I am really pleased with how this cake turned out…Happy Birthday Mum! x
- 300g plain flour
- 1 tbsp. baking powder
- 1/2 teaspoon salt
- 300g caster sugar
- 110g unsalted butter, room temperature
- 280ml whole milk
- 4 egg whites
- 1 teaspoon vanilla paste
- 230g granulated sugar
- 4 egg whites
- 350g butter
- 2 teaspoons rosewater
- 1 teaspoon rose syrup
- 250g fresh raspberries, rinsed and quartered
- 2 Rose heads (ideally organically grown, having not been sprayed), say, 20 petals
- 1 egg white
- 50g caster sugar (approximately)
- Prepare the crystallised rose petals ahead of time. See instructions below.
- Prepare two 8 inch (20cm baking tins) by greasing and lining with paper. Cut an additional two rounds of baking parchment (unless you have four tins, in which case you can bake all four cakes together).
- Preheat the oven to 180 degrees C, or Gas Mark 4.
- Sift together in a bowl the flour, baking powder and salt. Set aside.
- In the bowl of a freestanding mixer, beat the butter and sugar together until it becomes light and fluffy. In a separate bowl whisk the egg whites, milk and vanilla paste until well combined.
- Add half the flour mixture to the butter and sugar and thoroughly incorporate. Whilst mixing on a slow speed, add the milk, egg white and vanilla paste mixture to the freestanding mixer bowl and mix. Once incorporated, add the remaining flour and allow the mixture to beat for a few minutes until it is light and thoroughly mixed.
- Divide the mixture equally among four bowls (if baking two tins as a time), or pour equal amounts directly into the four prepared tins. If baking with two tins, pour the contents of one bowl into each tin and distribute throughout the pan. Bake for approximately 15 minutes until the cake is baked. Remove from the oven. Run a knife around the pans and allow the cakes to cool on a wire rack. Wash the pans and prepare again by greasing and lining and repeat the baking process until you have four baked cakes.

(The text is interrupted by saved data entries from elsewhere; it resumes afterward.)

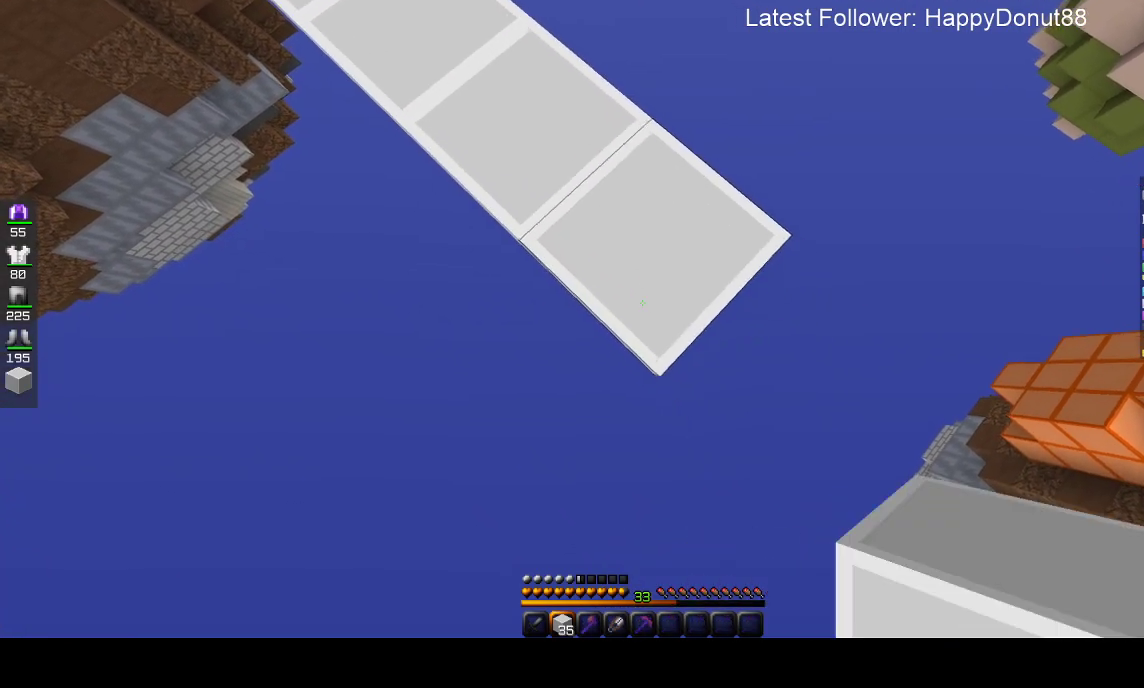
Gameplay with keyboard and mouse; each line is a JSON object with the keys and mouse buttons held at the frame after it. "events" lists presses ("down") and releases ("up") of "a", "d", "s", "space", "w", "mouse_left" and "mouse_right" between this image and that frame as [ms after this image, input, new state], when the widget could be followed in between. "mouse_left", "mouse_right" = the "left", "right" buttons of the "mouse" list. No other keys are recorded. Fast repeated clicks can show as one long hold. Mouse movement is not recorded.
{"keys": ["d"], "mouse": ["right"], "events": [[383, "s", "up"]]}
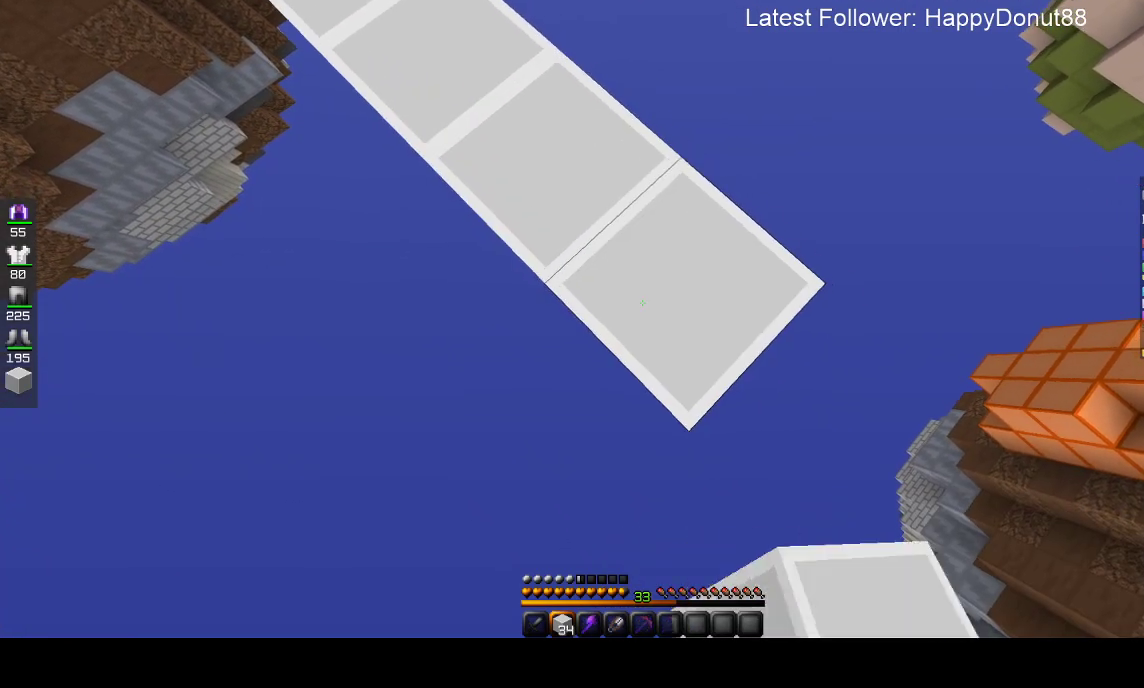
{"keys": ["d", "s"], "mouse": ["right"], "events": [[33, "s", "down"]]}
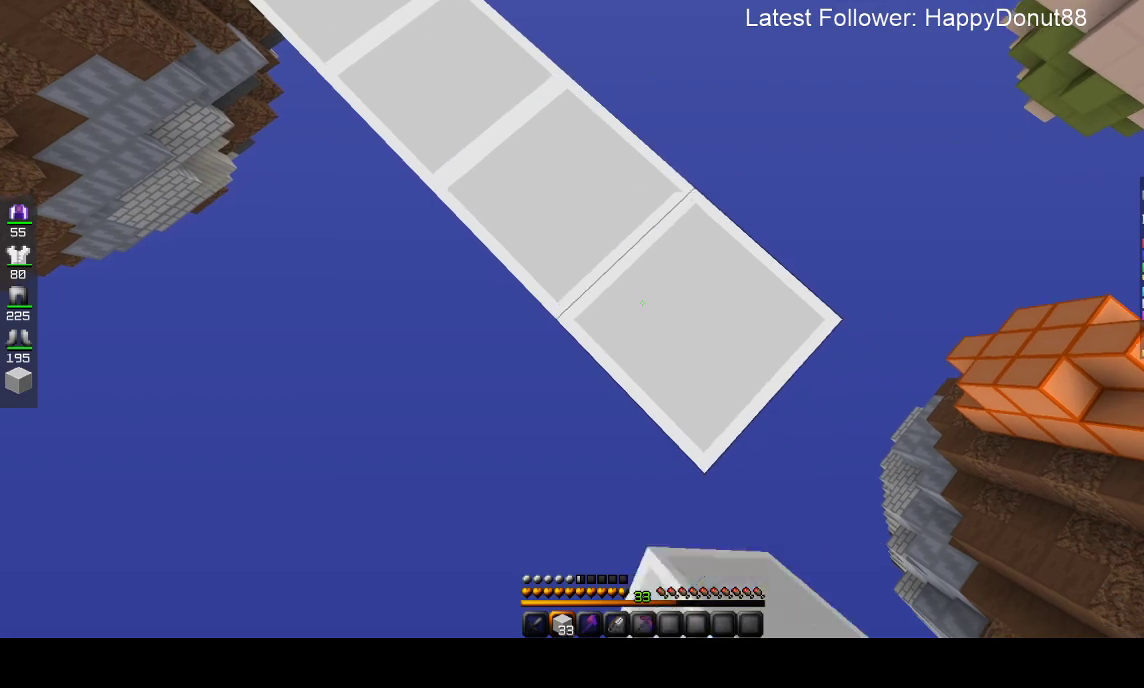
{"keys": ["d", "s"], "mouse": ["right"], "events": []}
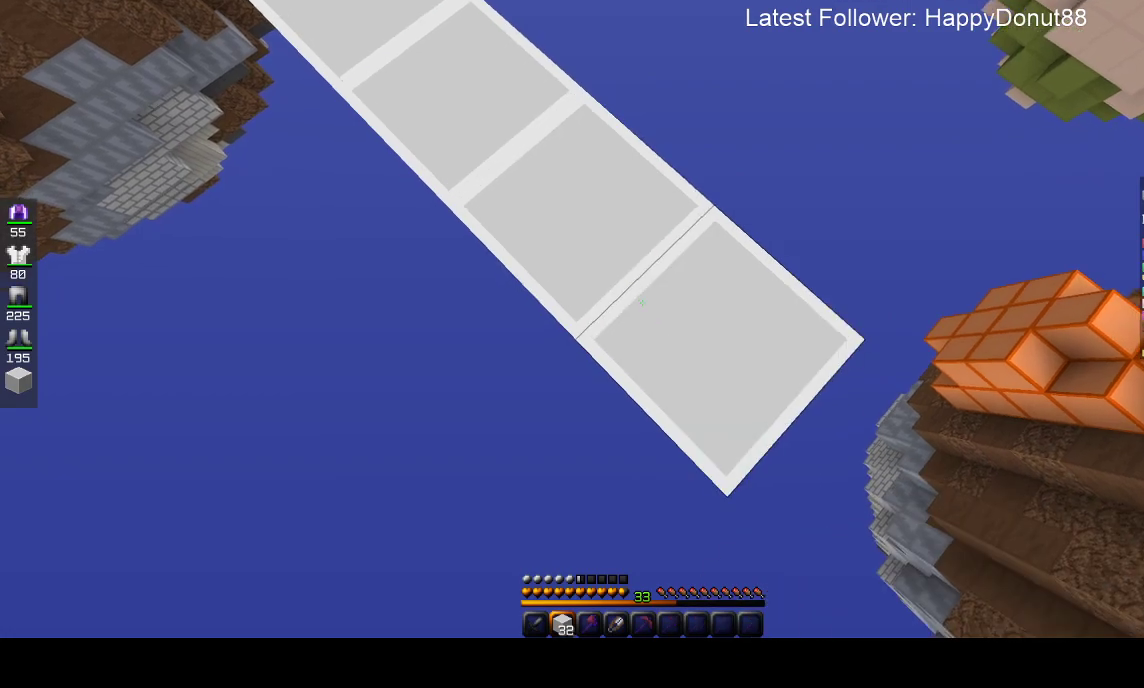
{"keys": ["d", "s"], "mouse": ["right"], "events": []}
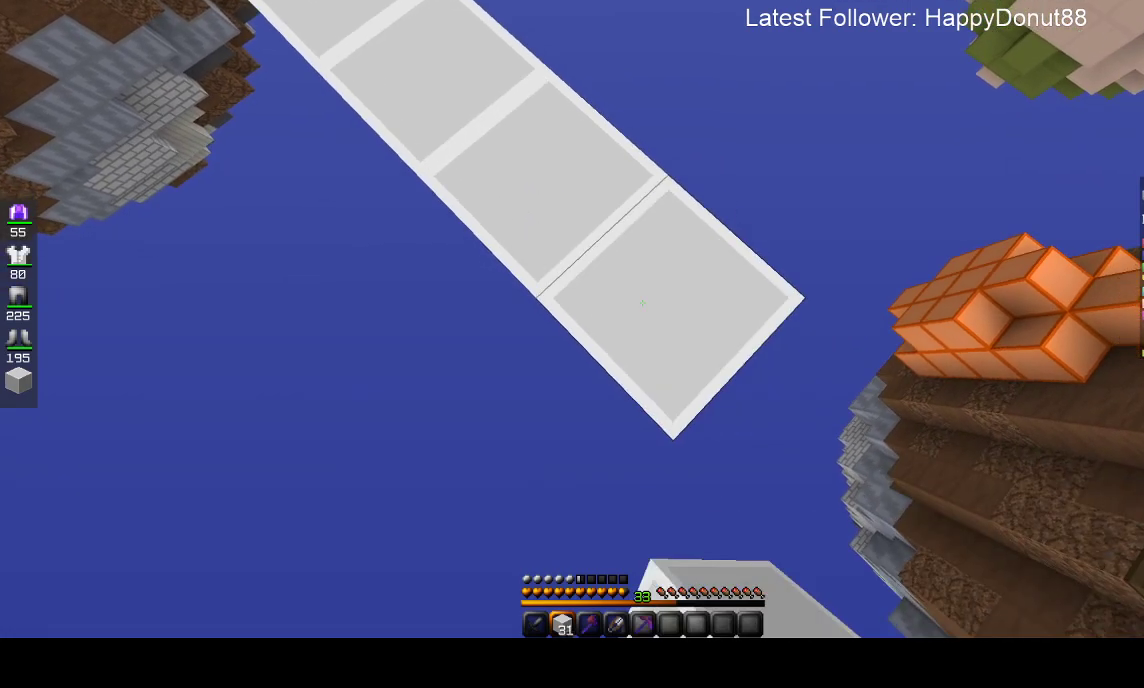
{"keys": ["d", "s"], "mouse": ["right"]}
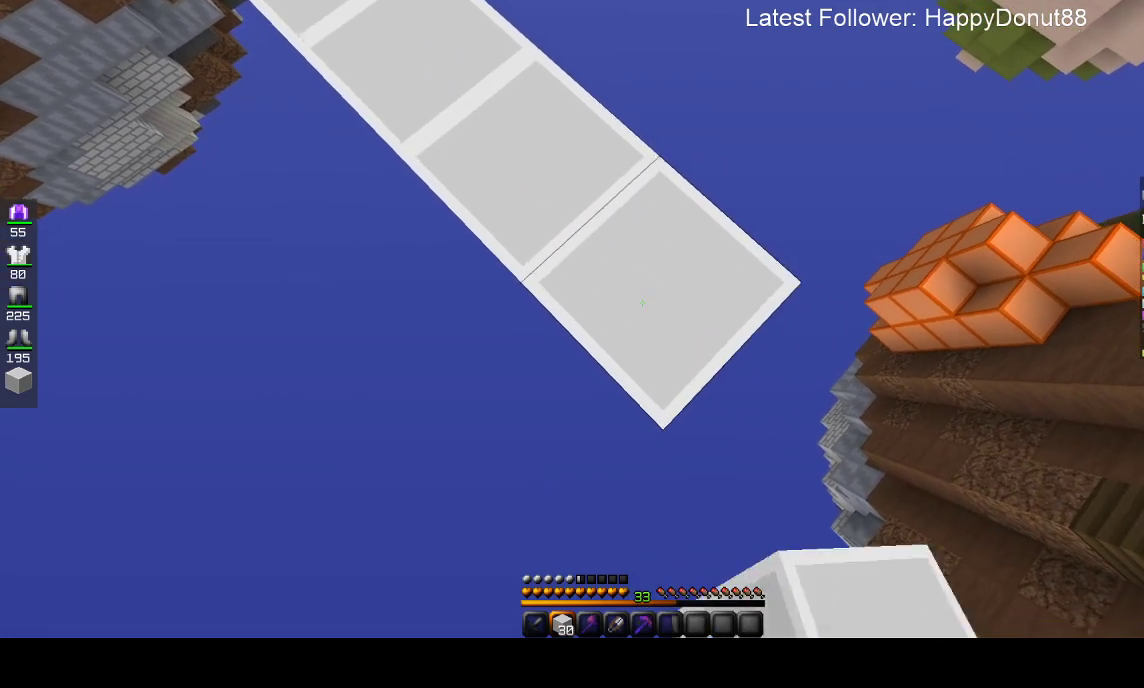
{"keys": ["d", "s"], "mouse": ["right"], "events": []}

- Put the sugar and egg whites into a heat proof bowl over a simmering saucepan. Constantly whisk together, over the heat, for approximately 5 minutes until a meringue-like mixture forms and it is hot to touch with the your finger.
- Pour the mixture into the bowl of a freestanding bowl, fitted with a whisk attachment. Whisk constantly for about 5 minutes until the temperature of the mixture cools down. Switch to a paddle attachment and on a medium speed, add the softened butter, spoonful by spoonful. Continue to whisk until very light and fluffy and all the butter is completely incorporated. Add the rosewater and rose syrup and mix thoroughly. Chill for 15 minutes before frosting the cake ( I find this makes the frosting more workable).
- Rinse, dry and cut the fresh raspberries into quarters. Frost the bottom layer of sponge and then arrange some raspberries evenly onto the frosting. Layer the next sponge cake, spread the frosting, add the raspberries and repeat. Once the fourth sponge cake is in place, give the cake a thin 'crumb coat' of frosting to the sides and top. Chill the cake for 20 minutes and then use the remainder of the frosting to complete the cake.
- Decorate with the crystallised rose petals. Serve.
- Dismantle the rose heads to separate the petals. Holding a petal with a pair of tweezers, brush gently with beaten egg white. Drench the dampened petal on both sides with caster sugar, ensuring good coverage and allow to dry on baking parchment for a couple of hours. If you have a warming drawer, leave here on a low setting for about an hour.